→ Extract to read
NIC ROBERTSON, CNN SENIOR INTERNATIONAL CORRESPONDENT: Tear gas, of course, is an imprecise tool because it depends on the wind. You have high buildings there and it's a confined area, so that ability to corral a crowd by the police is not an easy one for them. But what we've seen, we've seen Andrew talked about it, Ivan talked about it, they've seen the police reinforcements arrived.

Once it became clear, you had that massive protest, the police allowed them to sit behind the barricades for several hours. Then the police moved them. It did seem as if the police waited until they have the numbers. Because once you start trying to move the protesters, you then have to deny them the ability to come back in and control that area.

FOSTER: They would go somewhere as well, haven't they?

ROBERTSON: Of course. And the police will have a plan of where they want to move the protesters away from the sort of central areas where they might try to occupy an area. But again, this is where the imprecise nature of tear gas comes in. It could blow back on the police. It doesn't hang in an area perhaps as long as the police would like it to hang or it forces the protesters where the police were anticipating them to go.

It takes a lot of police to control, to really control and corral this number of protesters.

FOSTER: Andrew, we're looking at some ambulance workers moving someone on a stretcher. That may well just be the effects of tear gas. But tear gas has different effects on different types of people, right?

OK. We're going to try Ivan because Ivan is looking down on the scene. Ivan, we're just seeing someone being stretchered away. Obviously, only one person which is a very small number in relation to the thousands out on the street. But the tear gas obviously starting to affect people and also the crowding, you know, is going to be affecting people as well.

IVAN WATSON, CNN SENIOR INTERNATIONAL CORRESPONDENT: Yes. I mean, in these kinds of situation where emotions are high, the authorities are using non-lethal weapons essentially to try to move people around. Crowds are liable to panic and run and they can trample over each other in a moment of panic.

→ Dataset excerpt
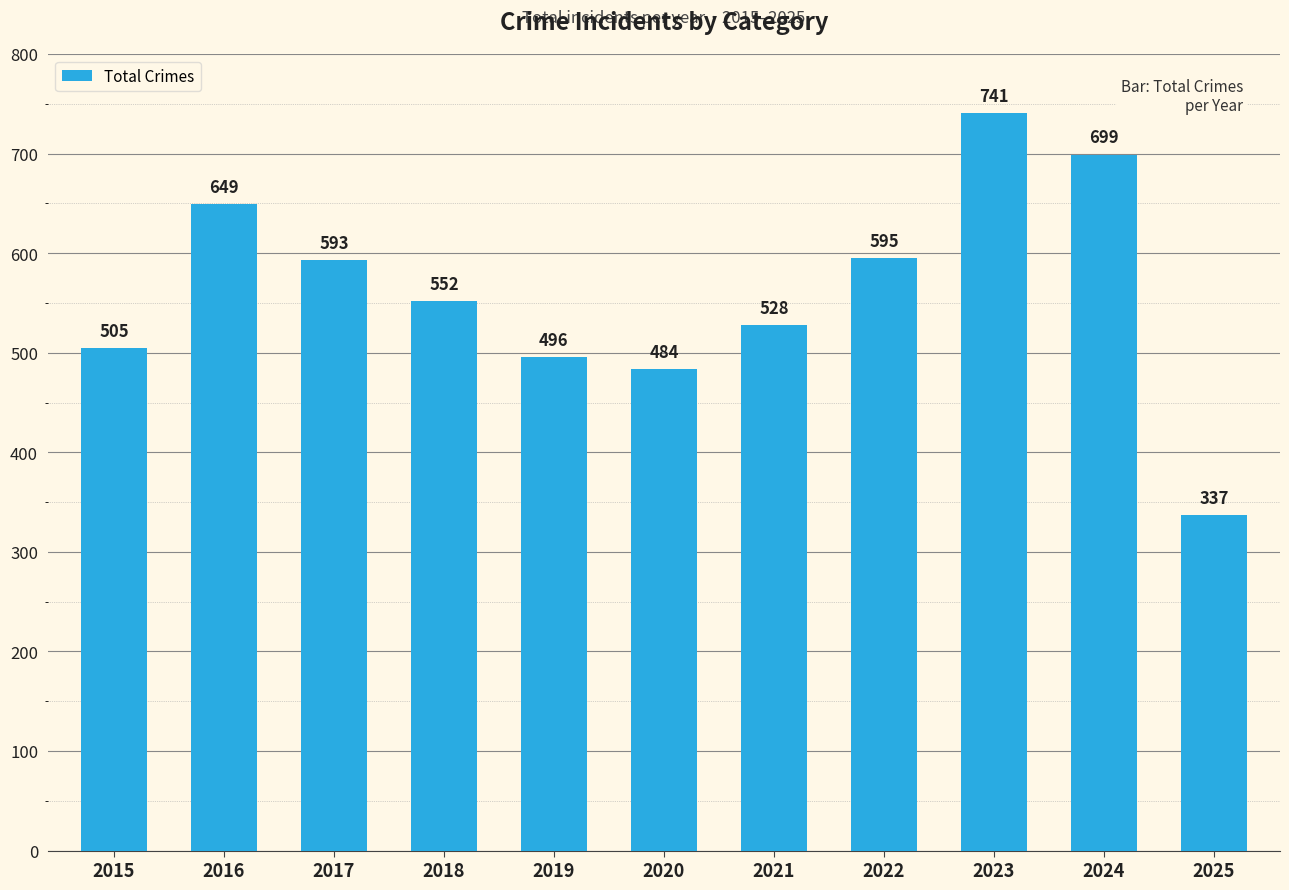

Reading left to right, list all the values displayed in this chart.

505	649	593	552	496	484	528	595	741	699	337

→ Exercise
Answer these questions about the protest transcript:
1. According to Robertson, what does tear gas depend on that makes it an imprecise tool?
2. For how long did the police allow protesters to sit behind the barricades?
3. What does Watson say crowds can do to each other in a moment of panic?
Rely only on the protest transcript above, not on the data.

→ Result of the task
1. The wind.
2. Several hours.
3. Trample over each other.